In the items below, reproduce without any change everything from the line containing "LEITUNG BETRIEB" down to the line containing "Fabian Jungenkrüg", including both of those lines.

[Transcribed page contents]
:::
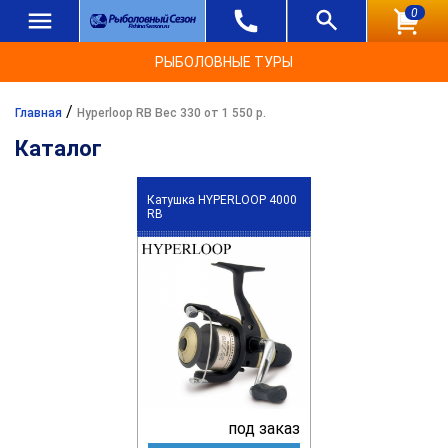
0
РЫБОЛОВНЫЕ ТУРЫ
/
Главная
Hyperloop RB Вес 330 от 1 550 р.
Каталог
Катушка HYPERLOOP 4000
RB
под заказ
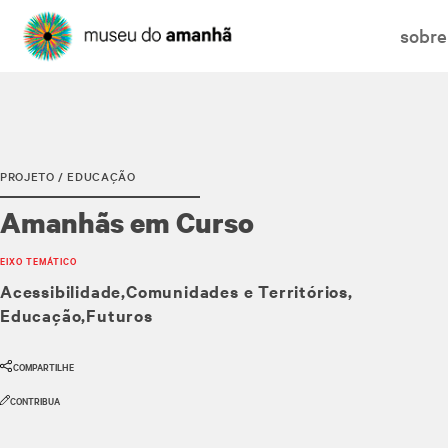
sobre
PROJETO / EDUCAÇÃO
Amanhãs em Curso
EIXO TEMÁTICO
Acessibilidade
Comunidades e Territórios
Educação
Futuros
COMPARTILHE
CONTRIBUA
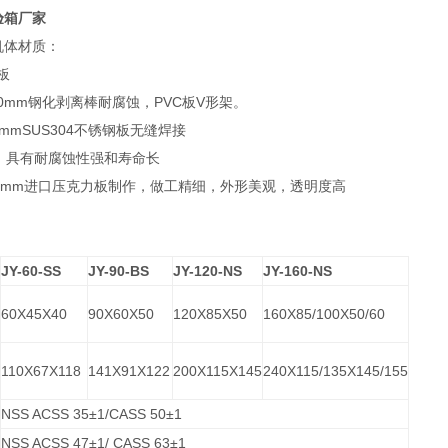
验箱厂家
机体材质：
进口PVC板
10mm钢化剥离棒耐腐蚀，PVC板V形架。
0mmSUS304不锈钢板无缝焊接
，具有耐腐蚀性强和寿命长
6mm进口压克力板制作，做工精细，外形美观，透明度高
JY-60-SS
JY-90-BS
JY-120-NS
JY-160-NS
60X45X40
90X60X50
120X85X50
160X85/100X50/60
m
110X67X118
141X91X122
200X115X145
240X115/135X145/155
m
NSS ACSS 35±1/CASS 50±1
NSS ACSS 47±1/ CASS 63±1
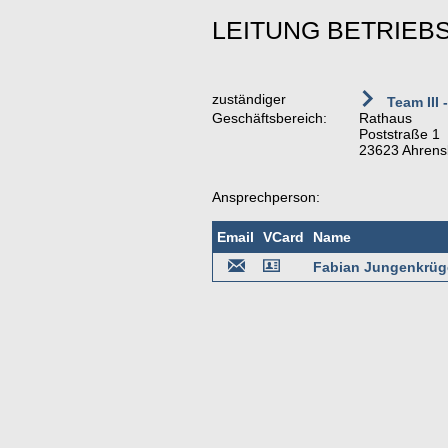
LEITUNG BETRIEB
zuständiger
Team III 
Geschäftsbereich:
Rathaus
Poststraße 1
23623 Ahrens
Ansprechperson:
Email
VCard
Name
Fabian Jungenkrüg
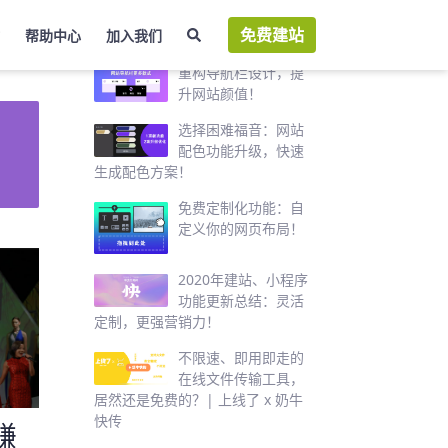
免费建站
帮助中心
加入我们
热门推荐
重构导航栏设计，提
升网站颜值！
选择困难福音：网站
配色功能升级，快速
生成配色方案！
免费定制化功能：自
定义你的网页布局！
2020年建站、小程序
功能更新总结：灵活
定制，更强营销力！
不限速、即用即走的
在线文件传输工具，
居然还是免费的？| 上线了 x 奶牛
快传
赚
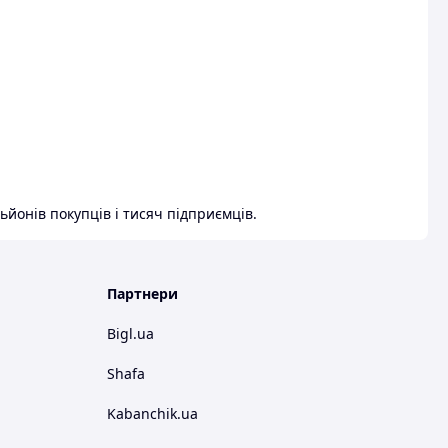
ьйонів покупців і тисяч підприємців.
Партнери
Bigl.ua
Shafa
Kabanchik.ua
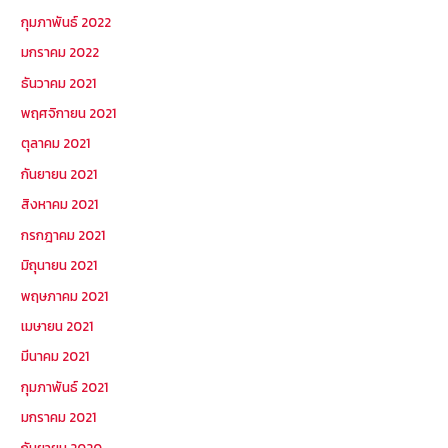
กุมภาพันธ์ 2022
มกราคม 2022
ธันวาคม 2021
พฤศจิกายน 2021
ตุลาคม 2021
กันยายน 2021
สิงหาคม 2021
กรกฎาคม 2021
มิถุนายน 2021
พฤษภาคม 2021
เมษายน 2021
มีนาคม 2021
กุมภาพันธ์ 2021
มกราคม 2021
กันยายน 2020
:::
FINISHED EXERCISE
LEITUNG BETRIEB
zuständiger
Team III 
Geschäftsbereich:
Rathaus
Poststraße 1
23623 Ahrens
Ansprechperson:
Email
VCard
Name
Fabian Jungenkrüg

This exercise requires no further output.